French and British authorities said that discussions on saving Eurostar are ongoing. But no government has shown willingness to make the first step, instead emphasizing the importance of the cross-channel link to the other party.
“We don’t actually own this company […] it’s not our company to rescue,” UK Transport Secretary Grant Shapps told British MPs in February. But according to the French, it is as much of a British as French responsibility to save the company.
“Eurostar is a UK incorporated limited company employing 2,000 people in the UK, directly or indirectly: far more than on the continent. The idea that the passport of its shareholder should influence the decision to support the company is short-sighted,” said Alexandre Holroyd, Member of the French National Assembly for the governing party En Marche!, in a Financial Times opinion piece.
“It looks like it is a classic game of chicken of who is going to swerve off the road first,” said Christopher Hill, Professor of International Relations at the University of Cambridge. Brexit has complicated Eurostar negotiations, as soured French-British relations have made it “difficult to think long-term and identify broader, shared interests between the two countries.”

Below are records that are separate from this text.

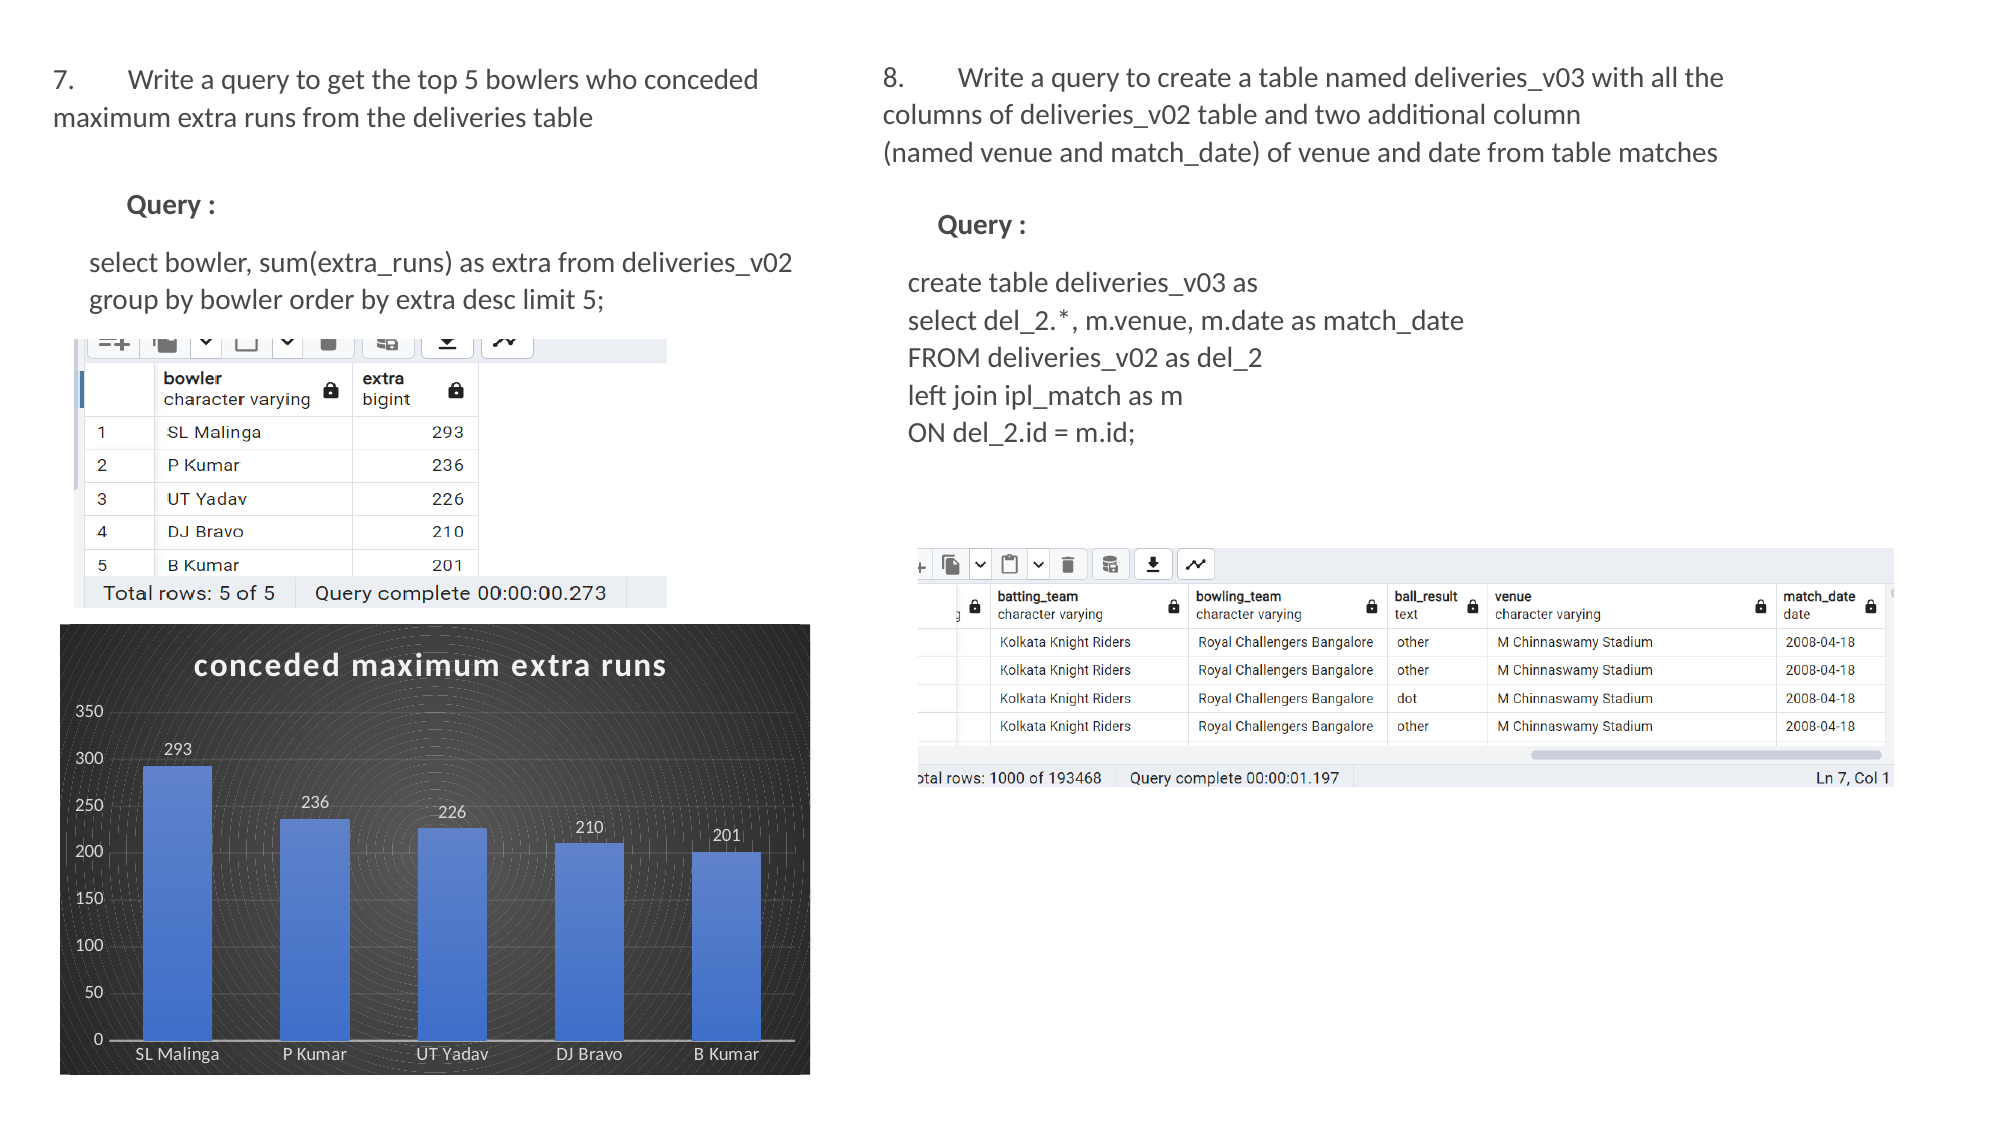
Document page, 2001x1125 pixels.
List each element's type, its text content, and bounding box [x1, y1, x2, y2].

text_box 8. Write a query to create a table named deliveries_v03 with all the columns of deliveries_v02 table and two additional column (named venue and match_date) of venue and date from table matches [868, 48, 1824, 176]
text_box 7. Write a query to get the top 5 bowlers who conceded maximum extra runs from the deliveries table [38, 50, 868, 141]
chart [60, 624, 811, 1075]
picture [918, 548, 1894, 787]
text_box Query : create table deliveries_v03 as select del_2.*, m.venue, m.date as match_date FROM deliveries_v02 as del_2 left join ipl_match as m ON del_2.id = m.id; [893, 192, 1894, 457]
picture [74, 339, 667, 608]
text_box Query : select bowler, sum(extra_runs) as extra from deliveries_v02 group by bowler order by extra desc limit 5; [74, 175, 853, 425]
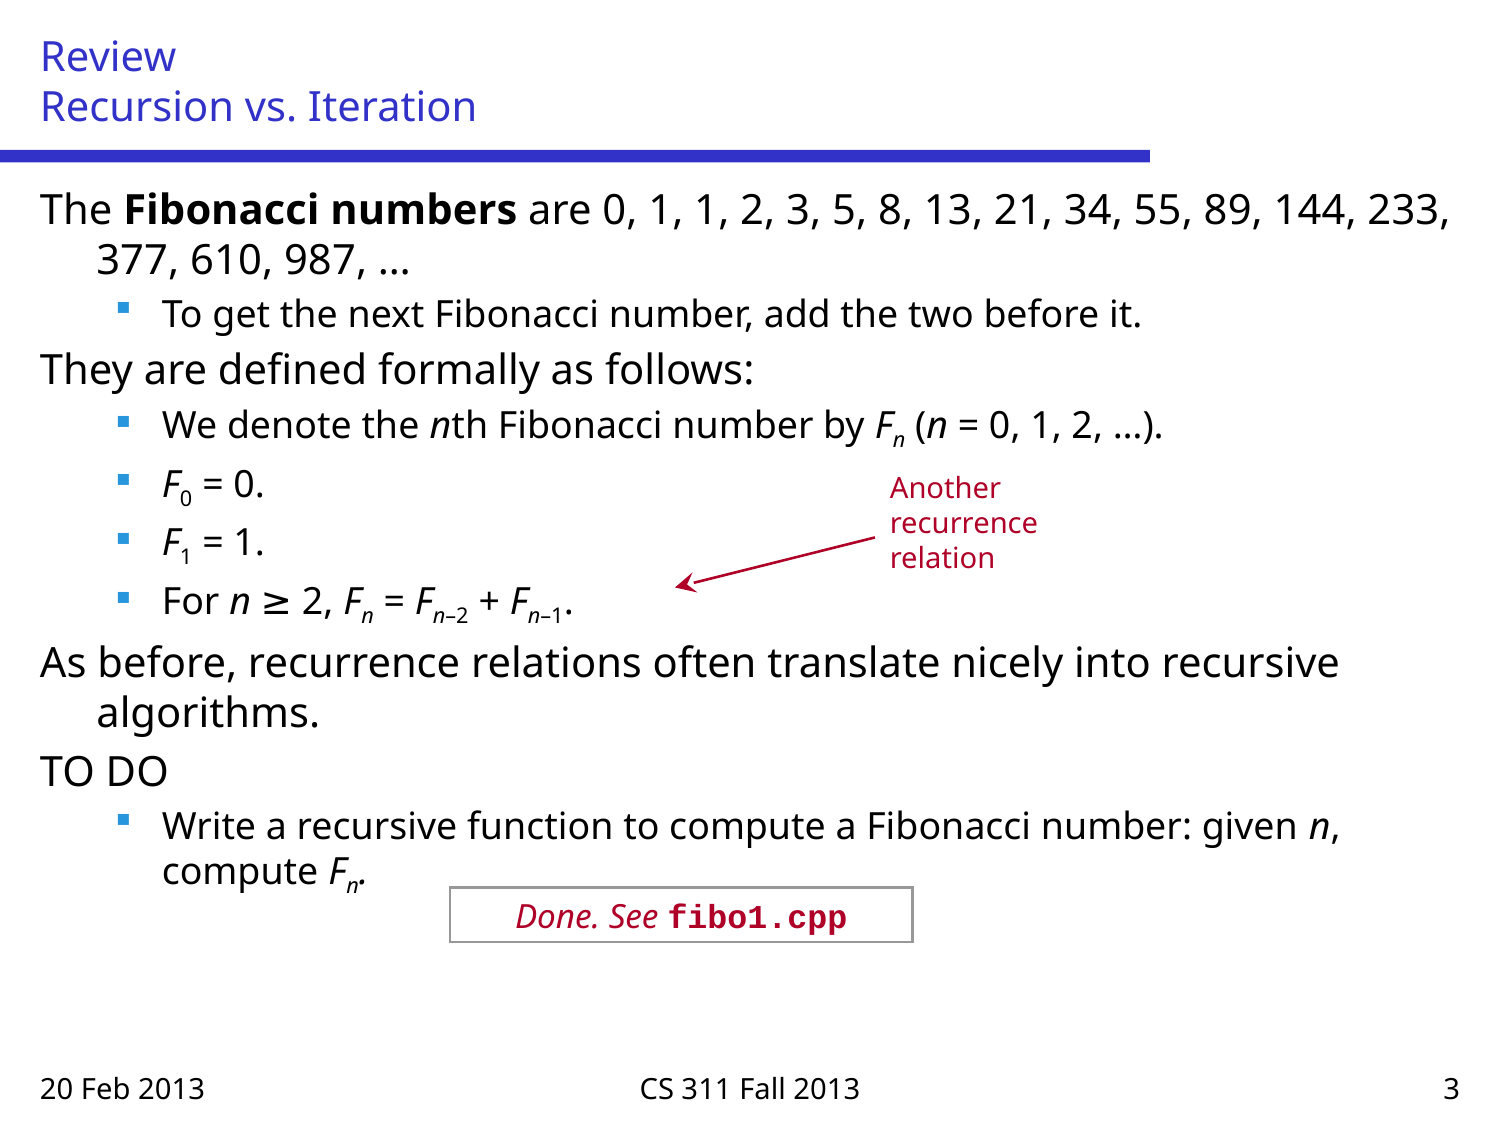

In late February, more than 70 Members of the European Parliament and a handful of British politicians signed a letter urging Britain, France, and the European Commission “to find a quick resolution” on how to save “a crucial transport link between the EU and the UK.”
Natalie Bennet, a Member of the UK House of Lords and signatory to the letter, argues that the British government is “stuck in a position of playing a political football.” According to her, “Britain is far more reliant on Eurostar than Paris” in terms of jobs and “the only land link to the rest of Europe.” But Britain has not provided Eurostar with the crucial financial help because its government “has been picking fights with continental Europe” post-Brexit.
Also, the French might be calculating potential benefits from an impeded transit between London and Paris.
“France and Britain are in some ways now competitors, no longer bound by the same rules and regulations,” said Jannike Wachowiak, a Policy Analyst at the European Policy Centre in Brussels. “All EU countries will make efforts to attract companies and funds currently based in the City of London. Nearly eight billion euros have already been moved from London to the EU.”
London is home to around 400,000 French citizens, some of which are now moving back to France following Brexit. Luc Racaut, a British-French historian at the University of Newcastle, is one of them.
“From a historical perspective, the British Isles have always been part of Europe. Having a tunnel, a physical link between England and France, was a really powerful symbol. Losing Eurostar as a result of Brexit would be tragic,” Luc said before boarding the train at Gare du Nord for one of his final cross-channel journeys.
Meanwhile, Xavier, the London-based sales director who has built “his entire personal life” around Eurostar, pondered that it would be “a massive disaster for me and my family if the service went bust.”
For now, no French or British commitment to save Eurostar is in place.